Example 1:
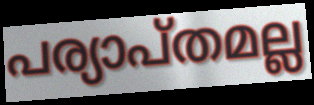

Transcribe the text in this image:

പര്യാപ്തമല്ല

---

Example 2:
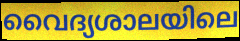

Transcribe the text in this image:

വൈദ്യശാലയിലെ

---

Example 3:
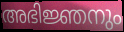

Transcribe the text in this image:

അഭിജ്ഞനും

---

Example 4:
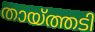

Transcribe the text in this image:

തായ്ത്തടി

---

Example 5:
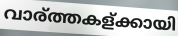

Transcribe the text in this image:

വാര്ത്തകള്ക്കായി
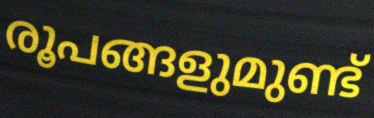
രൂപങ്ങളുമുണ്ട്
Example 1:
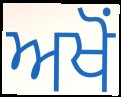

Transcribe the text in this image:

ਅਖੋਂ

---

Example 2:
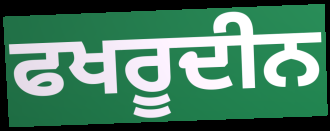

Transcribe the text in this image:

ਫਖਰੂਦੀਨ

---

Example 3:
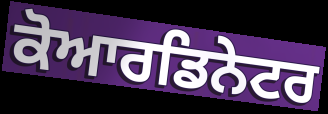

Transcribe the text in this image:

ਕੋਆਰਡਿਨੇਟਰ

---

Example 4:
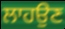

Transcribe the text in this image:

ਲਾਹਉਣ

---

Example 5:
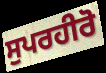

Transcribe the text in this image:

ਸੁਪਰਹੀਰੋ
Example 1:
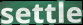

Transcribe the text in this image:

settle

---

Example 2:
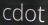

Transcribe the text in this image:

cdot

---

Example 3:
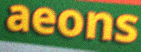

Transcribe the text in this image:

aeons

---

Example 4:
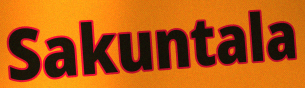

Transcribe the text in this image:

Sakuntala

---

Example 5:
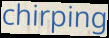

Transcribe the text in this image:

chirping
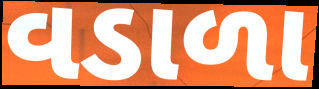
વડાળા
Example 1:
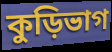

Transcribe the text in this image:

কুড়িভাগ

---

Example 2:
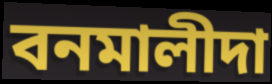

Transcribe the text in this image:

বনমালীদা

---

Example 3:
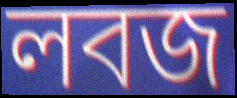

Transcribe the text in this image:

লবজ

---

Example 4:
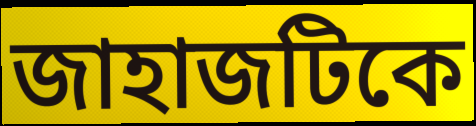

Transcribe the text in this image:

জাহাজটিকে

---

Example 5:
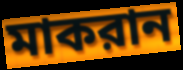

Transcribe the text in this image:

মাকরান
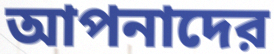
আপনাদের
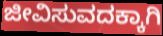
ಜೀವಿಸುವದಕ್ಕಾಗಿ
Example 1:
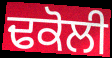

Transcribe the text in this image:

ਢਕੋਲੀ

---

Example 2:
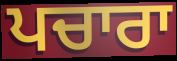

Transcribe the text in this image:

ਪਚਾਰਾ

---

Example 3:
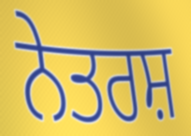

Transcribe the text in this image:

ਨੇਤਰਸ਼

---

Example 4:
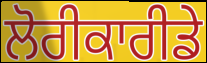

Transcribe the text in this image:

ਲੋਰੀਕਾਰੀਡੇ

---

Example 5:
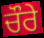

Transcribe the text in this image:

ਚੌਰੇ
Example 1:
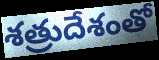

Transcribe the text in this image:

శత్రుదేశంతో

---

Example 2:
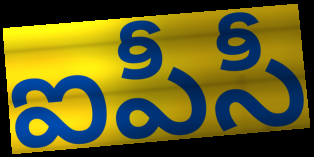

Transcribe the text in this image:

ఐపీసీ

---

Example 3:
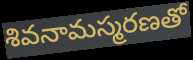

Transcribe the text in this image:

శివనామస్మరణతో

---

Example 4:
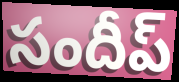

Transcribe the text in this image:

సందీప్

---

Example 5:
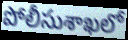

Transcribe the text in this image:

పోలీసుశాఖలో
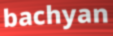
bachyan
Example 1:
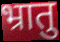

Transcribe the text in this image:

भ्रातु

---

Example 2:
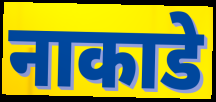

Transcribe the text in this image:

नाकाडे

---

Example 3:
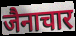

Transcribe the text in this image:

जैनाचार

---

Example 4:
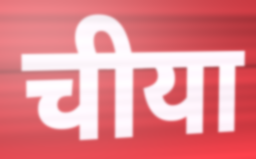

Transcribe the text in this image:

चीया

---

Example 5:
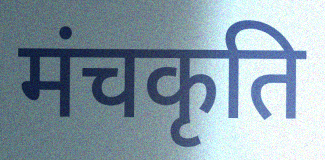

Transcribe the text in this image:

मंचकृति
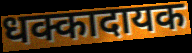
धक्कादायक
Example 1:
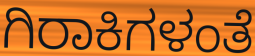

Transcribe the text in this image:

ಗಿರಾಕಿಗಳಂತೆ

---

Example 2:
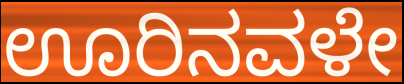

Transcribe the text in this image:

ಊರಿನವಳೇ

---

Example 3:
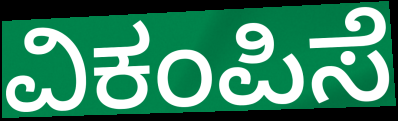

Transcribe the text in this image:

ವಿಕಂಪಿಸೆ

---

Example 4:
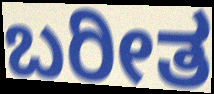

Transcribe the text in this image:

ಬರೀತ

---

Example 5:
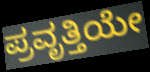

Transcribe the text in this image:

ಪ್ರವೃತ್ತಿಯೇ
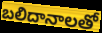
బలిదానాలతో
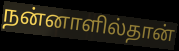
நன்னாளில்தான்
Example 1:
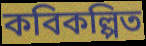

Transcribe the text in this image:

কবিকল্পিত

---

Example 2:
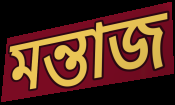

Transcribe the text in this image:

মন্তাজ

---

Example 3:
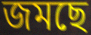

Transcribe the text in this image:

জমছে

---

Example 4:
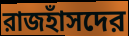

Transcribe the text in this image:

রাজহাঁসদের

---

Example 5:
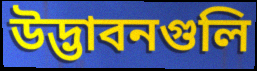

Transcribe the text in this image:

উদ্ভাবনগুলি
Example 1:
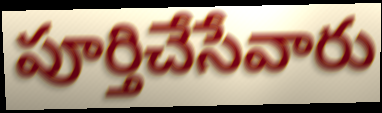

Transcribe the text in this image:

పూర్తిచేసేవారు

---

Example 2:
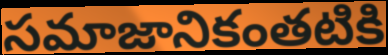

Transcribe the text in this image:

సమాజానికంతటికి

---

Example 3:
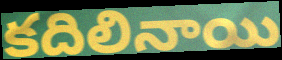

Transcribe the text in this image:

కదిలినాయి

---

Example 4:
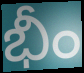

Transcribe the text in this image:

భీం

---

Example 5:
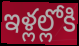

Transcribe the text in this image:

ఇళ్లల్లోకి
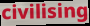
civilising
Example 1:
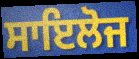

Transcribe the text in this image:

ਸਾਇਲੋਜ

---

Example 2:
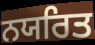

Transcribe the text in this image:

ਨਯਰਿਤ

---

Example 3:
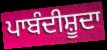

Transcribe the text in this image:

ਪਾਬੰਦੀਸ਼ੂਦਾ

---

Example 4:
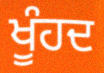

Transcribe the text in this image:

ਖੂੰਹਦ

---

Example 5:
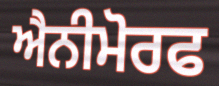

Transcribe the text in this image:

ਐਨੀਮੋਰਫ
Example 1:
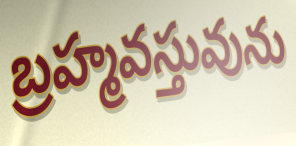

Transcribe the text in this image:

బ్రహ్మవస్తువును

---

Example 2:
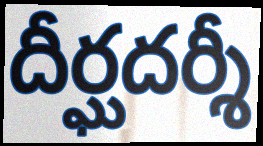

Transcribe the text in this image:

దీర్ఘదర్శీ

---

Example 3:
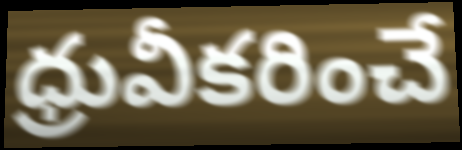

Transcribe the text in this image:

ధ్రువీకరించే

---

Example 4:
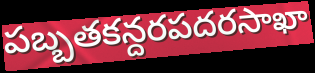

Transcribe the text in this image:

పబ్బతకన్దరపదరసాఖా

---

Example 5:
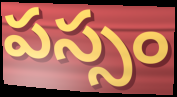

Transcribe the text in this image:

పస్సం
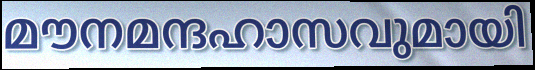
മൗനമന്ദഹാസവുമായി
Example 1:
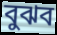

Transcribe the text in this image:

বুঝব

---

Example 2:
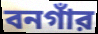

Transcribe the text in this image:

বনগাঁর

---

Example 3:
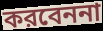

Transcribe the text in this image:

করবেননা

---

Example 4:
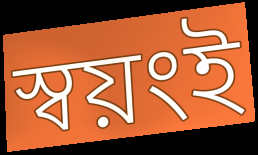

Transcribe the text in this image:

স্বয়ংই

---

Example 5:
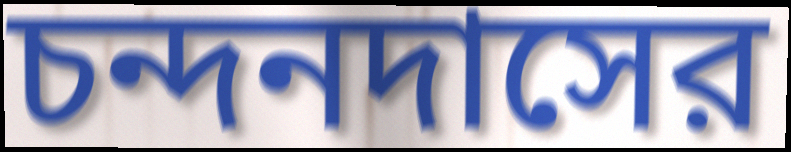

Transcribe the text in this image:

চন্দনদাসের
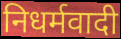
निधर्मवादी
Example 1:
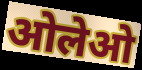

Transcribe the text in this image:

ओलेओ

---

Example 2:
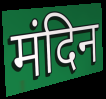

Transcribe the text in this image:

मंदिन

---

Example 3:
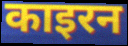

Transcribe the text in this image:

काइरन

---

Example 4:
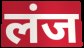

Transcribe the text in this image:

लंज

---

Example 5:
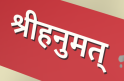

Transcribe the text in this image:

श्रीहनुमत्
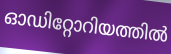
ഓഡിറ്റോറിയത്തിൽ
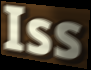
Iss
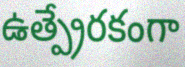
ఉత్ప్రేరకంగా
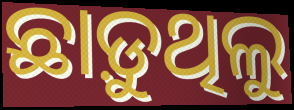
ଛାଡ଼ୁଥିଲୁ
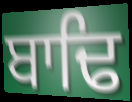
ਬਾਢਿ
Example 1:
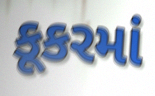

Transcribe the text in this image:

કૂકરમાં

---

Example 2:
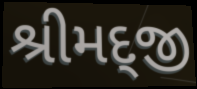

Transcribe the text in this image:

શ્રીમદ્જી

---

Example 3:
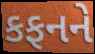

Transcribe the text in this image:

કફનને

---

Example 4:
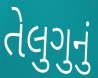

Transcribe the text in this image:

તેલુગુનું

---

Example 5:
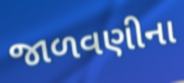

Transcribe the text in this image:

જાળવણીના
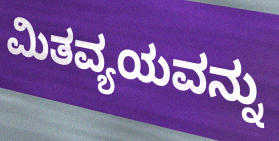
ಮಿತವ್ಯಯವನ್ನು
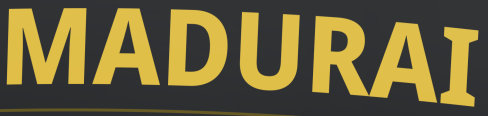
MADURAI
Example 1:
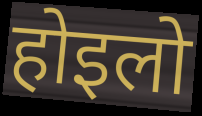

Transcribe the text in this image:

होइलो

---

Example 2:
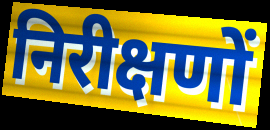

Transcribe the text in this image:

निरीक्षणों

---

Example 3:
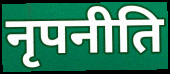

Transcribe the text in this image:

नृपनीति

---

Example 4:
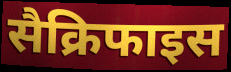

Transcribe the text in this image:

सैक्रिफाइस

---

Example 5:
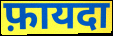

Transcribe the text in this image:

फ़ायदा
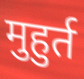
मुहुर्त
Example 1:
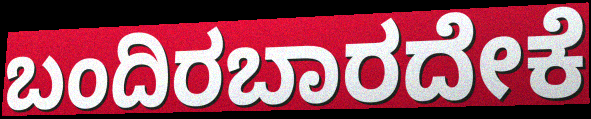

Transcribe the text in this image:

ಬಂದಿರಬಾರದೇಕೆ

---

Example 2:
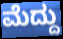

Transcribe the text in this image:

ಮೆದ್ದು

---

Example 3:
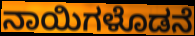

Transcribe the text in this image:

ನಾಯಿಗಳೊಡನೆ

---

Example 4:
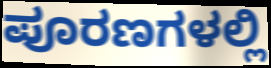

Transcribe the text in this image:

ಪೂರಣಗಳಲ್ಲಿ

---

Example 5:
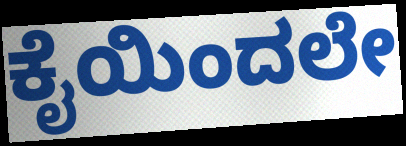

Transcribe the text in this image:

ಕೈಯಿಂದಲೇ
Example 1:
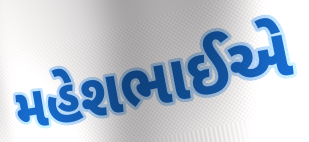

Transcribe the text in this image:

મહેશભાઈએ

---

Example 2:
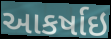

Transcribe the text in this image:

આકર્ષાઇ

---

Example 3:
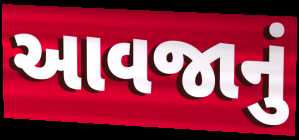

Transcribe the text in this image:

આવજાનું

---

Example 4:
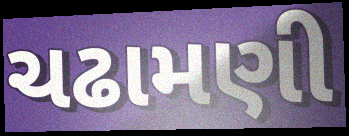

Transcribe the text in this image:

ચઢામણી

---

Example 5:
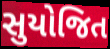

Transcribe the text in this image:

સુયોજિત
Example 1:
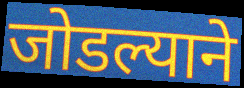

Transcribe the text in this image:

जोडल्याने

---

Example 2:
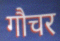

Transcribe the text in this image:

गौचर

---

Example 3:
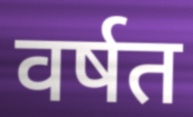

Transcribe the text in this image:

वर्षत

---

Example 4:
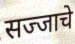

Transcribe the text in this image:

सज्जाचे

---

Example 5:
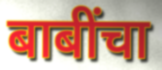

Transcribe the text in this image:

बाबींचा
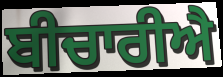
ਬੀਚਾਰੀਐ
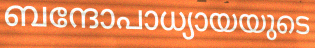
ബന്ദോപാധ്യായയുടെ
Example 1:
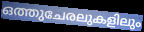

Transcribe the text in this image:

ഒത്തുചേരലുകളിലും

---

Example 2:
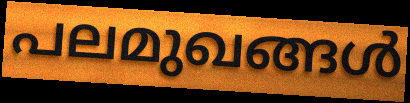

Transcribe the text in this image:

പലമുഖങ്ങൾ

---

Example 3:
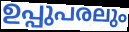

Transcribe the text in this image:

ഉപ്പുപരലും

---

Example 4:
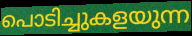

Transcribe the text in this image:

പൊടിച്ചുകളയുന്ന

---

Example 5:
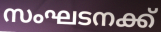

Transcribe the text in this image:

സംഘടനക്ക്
——————————
_Problem to work on:_
Can you write out all the data above again, switching every "Transcribe" to "Write out" and changing nothing else? Leave the pictures out.

_Problem solution:_
Example 1:

Write out the text in this image:

പര്യാപ്തമല്ല

---

Example 2:

Write out the text in this image:

വൈദ്യശാലയിലെ

---

Example 3:

Write out the text in this image:

അഭിജ്ഞനും

---

Example 4:

Write out the text in this image:

തായ്ത്തടി

---

Example 5:

Write out the text in this image:

വാര്ത്തകള്ക്കായി
രൂപങ്ങളുമുണ്ട്
Example 1:

Write out the text in this image:

ਅਖੋਂ

---

Example 2:

Write out the text in this image:

ਫਖਰੂਦੀਨ

---

Example 3:

Write out the text in this image:

ਕੋਆਰਡਿਨੇਟਰ

---

Example 4:

Write out the text in this image:

ਲਾਹਉਣ

---

Example 5:

Write out the text in this image:

ਸੁਪਰਹੀਰੋ
Example 1:

Write out the text in this image:

settle

---

Example 2:

Write out the text in this image:

cdot

---

Example 3:

Write out the text in this image:

aeons

---

Example 4:

Write out the text in this image:

Sakuntala

---

Example 5:

Write out the text in this image:

chirping
વડાળા
Example 1:

Write out the text in this image:

কুড়িভাগ

---

Example 2:

Write out the text in this image:

বনমালীদা

---

Example 3:

Write out the text in this image:

লবজ

---

Example 4:

Write out the text in this image:

জাহাজটিকে

---

Example 5:

Write out the text in this image:

মাকরান
আপনাদের
ಜೀವಿಸುವದಕ್ಕಾಗಿ
Example 1:

Write out the text in this image:

ਢਕੋਲੀ

---

Example 2:

Write out the text in this image:

ਪਚਾਰਾ

---

Example 3:

Write out the text in this image:

ਨੇਤਰਸ਼

---

Example 4:

Write out the text in this image:

ਲੋਰੀਕਾਰੀਡੇ

---

Example 5:

Write out the text in this image:

ਚੌਰੇ
Example 1:

Write out the text in this image:

శత్రుదేశంతో

---

Example 2:

Write out the text in this image:

ఐపీసీ

---

Example 3:

Write out the text in this image:

శివనామస్మరణతో

---

Example 4:

Write out the text in this image:

సందీప్

---

Example 5:

Write out the text in this image:

పోలీసుశాఖలో
bachyan
Example 1:

Write out the text in this image:

भ्रातु

---

Example 2:

Write out the text in this image:

नाकाडे

---

Example 3:

Write out the text in this image:

जैनाचार

---

Example 4:

Write out the text in this image:

चीया

---

Example 5:

Write out the text in this image:

मंचकृति
धक्कादायक
Example 1:

Write out the text in this image:

ಗಿರಾಕಿಗಳಂತೆ

---

Example 2:

Write out the text in this image:

ಊರಿನವಳೇ

---

Example 3:

Write out the text in this image:

ವಿಕಂಪಿಸೆ

---

Example 4:

Write out the text in this image:

ಬರೀತ

---

Example 5:

Write out the text in this image:

ಪ್ರವೃತ್ತಿಯೇ
బలిదానాలతో
நன்னாளில்தான்
Example 1:

Write out the text in this image:

কবিকল্পিত

---

Example 2:

Write out the text in this image:

মন্তাজ

---

Example 3:

Write out the text in this image:

জমছে

---

Example 4:

Write out the text in this image:

রাজহাঁসদের

---

Example 5:

Write out the text in this image:

উদ্ভাবনগুলি
Example 1:

Write out the text in this image:

పూర్తిచేసేవారు

---

Example 2:

Write out the text in this image:

సమాజానికంతటికి

---

Example 3:

Write out the text in this image:

కదిలినాయి

---

Example 4:

Write out the text in this image:

భీం

---

Example 5:

Write out the text in this image:

ఇళ్లల్లోకి
civilising
Example 1:

Write out the text in this image:

ਸਾਇਲੋਜ

---

Example 2:

Write out the text in this image:

ਨਯਰਿਤ

---

Example 3:

Write out the text in this image:

ਪਾਬੰਦੀਸ਼ੂਦਾ

---

Example 4:

Write out the text in this image:

ਖੂੰਹਦ

---

Example 5:

Write out the text in this image:

ਐਨੀਮੋਰਫ
Example 1:

Write out the text in this image:

బ్రహ్మవస్తువును

---

Example 2:

Write out the text in this image:

దీర్ఘదర్శీ

---

Example 3:

Write out the text in this image:

ధ్రువీకరించే

---

Example 4:

Write out the text in this image:

పబ్బతకన్దరపదరసాఖా

---

Example 5:

Write out the text in this image:

పస్సం
മൗനമന്ദഹാസവുമായി
Example 1:

Write out the text in this image:

বুঝব

---

Example 2:

Write out the text in this image:

বনগাঁর

---

Example 3:

Write out the text in this image:

করবেননা

---

Example 4:

Write out the text in this image:

স্বয়ংই

---

Example 5:

Write out the text in this image:

চন্দনদাসের
निधर्मवादी
Example 1:

Write out the text in this image:

ओलेओ

---

Example 2:

Write out the text in this image:

मंदिन

---

Example 3:

Write out the text in this image:

काइरन

---

Example 4:

Write out the text in this image:

लंज

---

Example 5:

Write out the text in this image:

श्रीहनुमत्
ഓഡിറ്റോറിയത്തിൽ
Iss
ఉత్ప్రేరకంగా
ଛାଡ଼ୁଥିଲୁ
ਬਾਢਿ
Example 1:

Write out the text in this image:

કૂકરમાં

---

Example 2:

Write out the text in this image:

શ્રીમદ્જી

---

Example 3:

Write out the text in this image:

કફનને

---

Example 4:

Write out the text in this image:

તેલુગુનું

---

Example 5:

Write out the text in this image:

જાળવણીના
ಮಿತವ್ಯಯವನ್ನು
MADURAI
Example 1:

Write out the text in this image:

होइलो

---

Example 2:

Write out the text in this image:

निरीक्षणों

---

Example 3:

Write out the text in this image:

नृपनीति

---

Example 4:

Write out the text in this image:

सैक्रिफाइस

---

Example 5:

Write out the text in this image:

फ़ायदा
मुहुर्त
Example 1:

Write out the text in this image:

ಬಂದಿರಬಾರದೇಕೆ

---

Example 2:

Write out the text in this image:

ಮೆದ್ದು

---

Example 3:

Write out the text in this image:

ನಾಯಿಗಳೊಡನೆ

---

Example 4:

Write out the text in this image:

ಪೂರಣಗಳಲ್ಲಿ

---

Example 5:

Write out the text in this image:

ಕೈಯಿಂದಲೇ
Example 1:

Write out the text in this image:

મહેશભાઈએ

---

Example 2:

Write out the text in this image:

આકર્ષાઇ

---

Example 3:

Write out the text in this image:

આવજાનું

---

Example 4:

Write out the text in this image:

ચઢામણી

---

Example 5:

Write out the text in this image:

સુયોજિત
Example 1:

Write out the text in this image:

जोडल्याने

---

Example 2:

Write out the text in this image:

गौचर

---

Example 3:

Write out the text in this image:

वर्षत

---

Example 4:

Write out the text in this image:

सज्जाचे

---

Example 5:

Write out the text in this image:

बाबींचा
ਬੀਚਾਰੀਐ
ബന്ദോപാധ്യായയുടെ
Example 1:

Write out the text in this image:

ഒത്തുചേരലുകളിലും

---

Example 2:

Write out the text in this image:

പലമുഖങ്ങൾ

---

Example 3:

Write out the text in this image:

ഉപ്പുപരലും

---

Example 4:

Write out the text in this image:

പൊടിച്ചുകളയുന്ന

---

Example 5:

Write out the text in this image:

സംഘടനക്ക്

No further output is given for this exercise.